Development and characterisation of a hybrid mock circulatory loop with baroreceptor response

Abstract

In the UK alone, as of April 2020, 340 patients awaited a heart transplant, but only 172 transplants were available. Ventricular Assist Devices (VADs), which support the heart’s pumping function and serve as a bridge-to-transplant or permanent support for heart failure patients, offer a solution. The Mock Circulatory Loop (MCL) facilitates the design, development, and evaluation of VADs by simulating the native cardiovascular system (CVS).
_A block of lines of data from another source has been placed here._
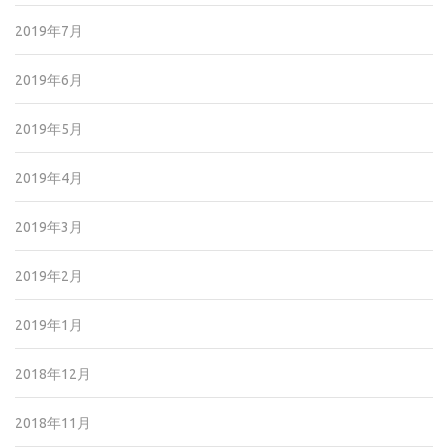
2019年7月
2019年6月
2019年5月
2019年4月
2019年3月
2019年2月
2019年1月
2018年12月
2018年11月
However, current MCLs often lack the capability to simulate critical pressure regulatory mechanisms, specifically the baroreflex response, which adjusts cardiac output and systemic resistance to maintain CVS pressure. This thesis seeks to enhance MCL design by incorporating the baroreflex response. A control system, based on the velocity and acceleration of a linear motor, was designed to regulate heart rate in the left ventricle simulator, achieving a range of 0 − 120𝑏𝑝𝑚. A physical automated resistor, capable of adjusting resistance within the physiological range of 9 − 20.0𝑚𝑚𝐻𝑔𝑚𝑖𝑛/𝐿, was introduced. Following this, a numerical model of the baroreflex response was integrated with the hydraulic setup. Testing of the enhanced MCL under three dynamic scenarios - clamping, volume addition, and volume reduction - revealed promising outcomes. During the clamping test, the MCL sustained pressure for the initial 15𝑠 post-clamping. In the volume reduction experiment, removing 2𝐿 of water led to a mere 6𝑚𝑚𝐻𝑔 drop in pressure, while adding 2𝐿 resulted in just a 3𝑚𝑚𝐻𝑔 increase. The developed MCL offers an enhanced platform to test VADs, from resistance shifts and pressure fluctuations to the baroreflex mechanisms. Research following from this thesis should focus on improving the left ventricle simulator to control cardiac contractility, further integrating it into the MCL.